Profile Applicability:

  • Level 1

Description:
 Ensure all Amazon ECS clusters have resource tags to facilitate asset management, tracking, and compliance.

Rationale:
 Consistent tagging supports compliance and helps identify unauthorized or misconfigured resources. Proper tagging enhances resource organization, facilitates management, and helps with cost allocation and compliance.

Impact:
 There is minimal administrative overhead associated with implementing and maintaining resource tags. However, tagging improves the ability to manage and track resources, making it easier to enforce policies.

Default Value:
 By default, Amazon ECS clusters have only AWS-managed tags.

Remediation
Test Plan:

Using AWS Console:

  1. Log in to the ECS Console at AWS ECS Console.

  2. In the left panel, click Clusters.

  3. Click the name of a cluster.

  4. Click Tags.

  5. Ensure at least one tag is listed that does not begin with aws:. Tags prefixed with aws: are AWS-managed.

  6. Repeat steps 1–5 for each ECS cluster.

Using AWS CLI:

  1. Run the following command to list clusters:

    aws ecs list-clusters


  2. Run the following command to view the tags for a cluster:

     aws ecs list-tags-for-resource --resource-arn <cluster-arn>

  3. Ensure that tags are returned that do not begin with aws:. Tags prefixed with aws: are AWS-managed.

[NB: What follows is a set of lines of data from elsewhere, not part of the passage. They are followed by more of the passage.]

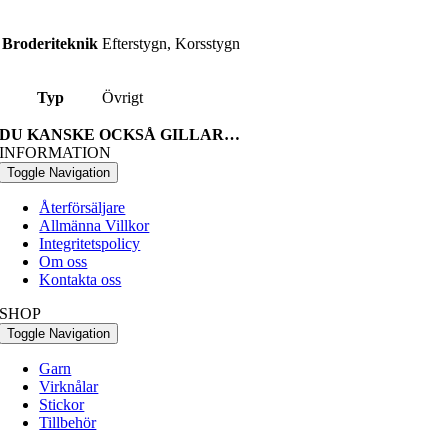
Broderiteknik
Efterstygn, Korsstygn
Typ
Övrigt
DU KANSKE OCKSÅ GILLAR…
INFORMATION
Toggle Navigation
Återförsäljare
Allmänna Villkor
Integritetspolicy
Om oss
Kontakta oss
SHOP
Toggle Navigation
Garn
Virknålar
Stickor
Tillbehör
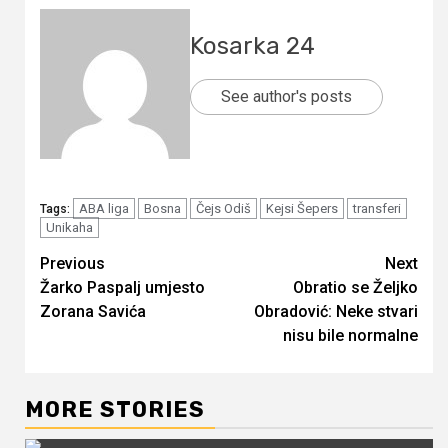
Kosarka 24
See author's posts
ABA liga
Bosna
Čejs Odiš
Kejsi Šepers
transferi
Tags:
Unikaha
Continue
Previous
Next
Žarko Paspalj umjesto
Obratio se Željko
Reading
Zorana Savića
Obradović: Neke stvari
nisu bile normalne
MORE STORIES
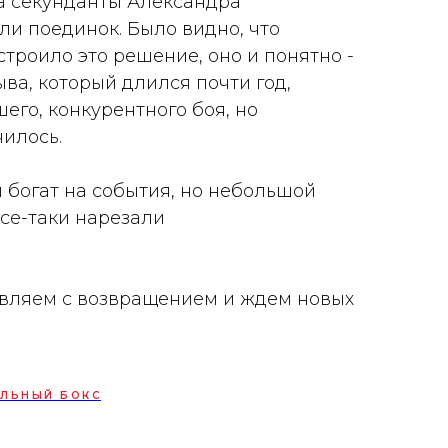
а секунданты Александра
ли поединок. Было видно, что
троило это решение, оно и понятно -
ва, который длился почти год,
его, конкурентного боя, но
чилось.
 богат на события, но небольшой
все-таки нарезали
вляем с возвращением и ждем новых
ЛЬНЫЙ БОКС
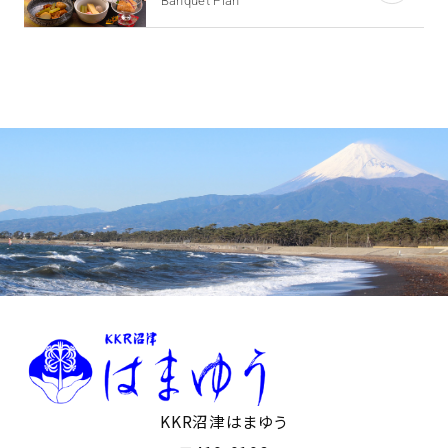
Banquet Plan
KKR沼津はまゆう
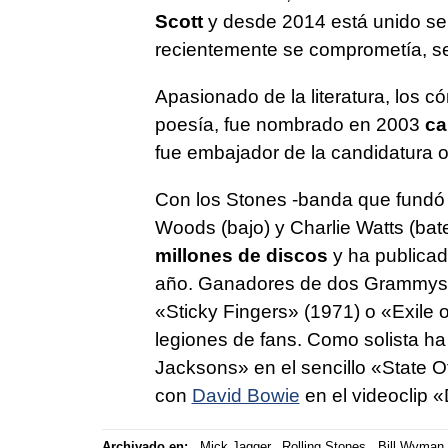
Scott
y desde 2014 está unido se
recientemente se comprometía, se
Apasionado de la literatura, los có
poesía, fue nombrado en 2003
cab
fue embajador de la candidatura 
Con los Stones -banda que fundó j
Woods (bajo) y Charlie Watts (bat
millones de discos
y ha publicad
año. Ganadores de dos Grammys,
«Sticky Fingers» (1971) o «Exile 
legiones de fans. Como solista h
Jacksons» en el sencillo «State O
con
David Bowie
en el videoclip «
Archivado en:
Mick Jagger
Rolling Stones
Bill Wyman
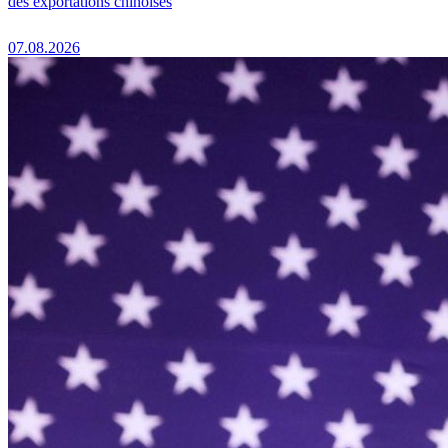
des exportations chinoises
07.08.2026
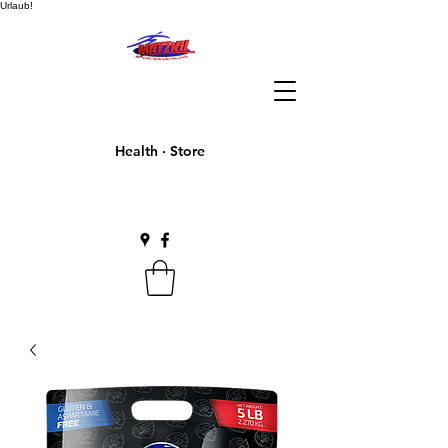
Urlaub!
Health · Store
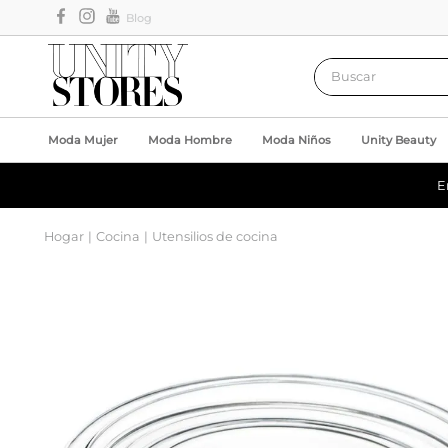
Blog
Buscar
Moda Mujer
Moda Hombre
Moda Niños
Unity Beauty
E
Hogar
Cocina
Utensilios de cocina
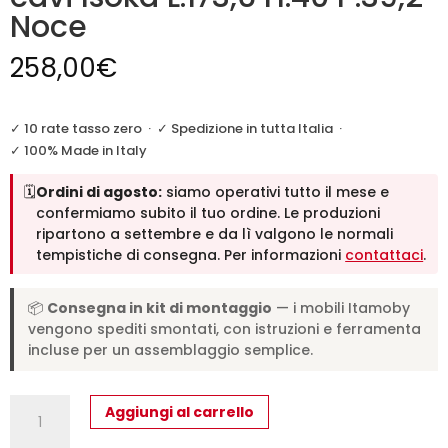
Noce
258,00
€
✓ 10 rate tasso zero
·
✓ Spedizione in tutta Italia
·
✓ 100% Made in Italy
🗓️
Ordini di agosto:
siamo operativi tutto il mese e
confermiamo subito il tuo ordine. Le produzioni
ripartono a settembre e da lì valgono le normali
tempistiche di consegna. Per informazioni
contattaci
.
📦
Consegna in kit di montaggio
— i mobili Itamoby
vengono spediti smontati, con istruzioni e ferramenta
incluse per un assemblaggio semplice.
Pensile
Aggiungi al carrello
TV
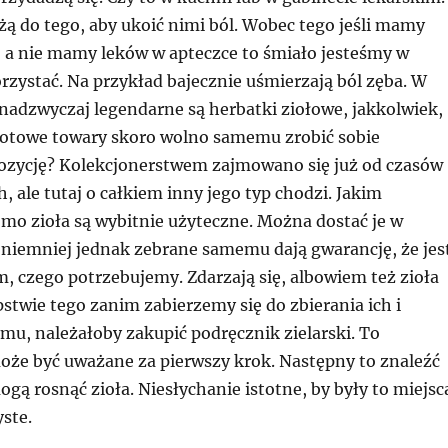
żą do tego, aby ukoić nimi ból. Wobec tego jeśli mamy
, a nie mamy leków w apteczce to śmiało jesteśmy w
orzystać. Na przykład bajecznie uśmierzają ból zęba. W
 nadzwyczaj legendarne są herbatki ziołowe, jakkolwiek,
otowe towary skoro wolno samemu zrobić sobie
zycję? Kolekcjonerstwem zajmowano się już od czasów
, ale tutaj o całkiem inny jego typ chodzi. Jakim
o zioła są wybitnie użyteczne. Można dostać je w
 niemniej jednak zebrane samemu dają gwarancję, że jes
m, czego potrzebujemy. Zdarzają się, albowiem też zioła
pstwie tego zanim zabierzemy się do zbierania ich i
mu, należałoby zakupić podręcznik zielarski. To
że być uważane za pierwszy krok. Następny to znaleźć
ogą rosnąć zioła. Niesłychanie istotne, by były to miejsc
yste.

  4. Repeat for each cluster.

Implementation Plan:

Using AWS Console:

  1. Log in to the ECS Console at AWS ECS Console.

  2. In the left panel, click Clusters.

  3. Click the name of a cluster.

  4. Click Tags.

  5. Click Manage tags.

  6. Click Add tag.

  7. Provide a Key and an optional Value for the tag.

  8. Click Save.

  9. Repeat steps 1–9 for each ECS cluster requiring remediation.

Using AWS CLI:

  1. For each cluster requiring remediation, run the following command to add tags:

     aws ecs tag-resource --resource-arn <cluster-arn> --tags Key=<tag-key>,Value=<tag-value>

Backout Plan:

Using AWS Console:

  1. If any issue arises after tagging, you can remove or modify tags by following the same process but selecting the Delete option for tags.

Using AWS CLI:

  1. To remove tags, run the following command:

     aws ecs untag-resource --resource-arn <cluster-arn> --tag-keys <tag-key>

References:

  1. Amazon ECS Tagging Guide

  2. AWS CLI: List ECS Clusters

  3. AWS CLI: List ECS Services

  4. AWS CLI: List Tags for ECS Resource

CIS Controls:

Version

Control ID

Control Description

v8

1.1

Establish and Maintain Detailed Enterprise Asset Inventory: Establish and maintain an accurate, detailed, and up-to-date inventory of all enterprise assets, including those in cloud environments, and ensure the inventory includes asset attributes and approval status.

v7

1.4

Maintain Detailed Asset Inventory: Maintain an accurate and up-to-date inventory of all technology assets, including those connected to the network or not, for better management and compliance.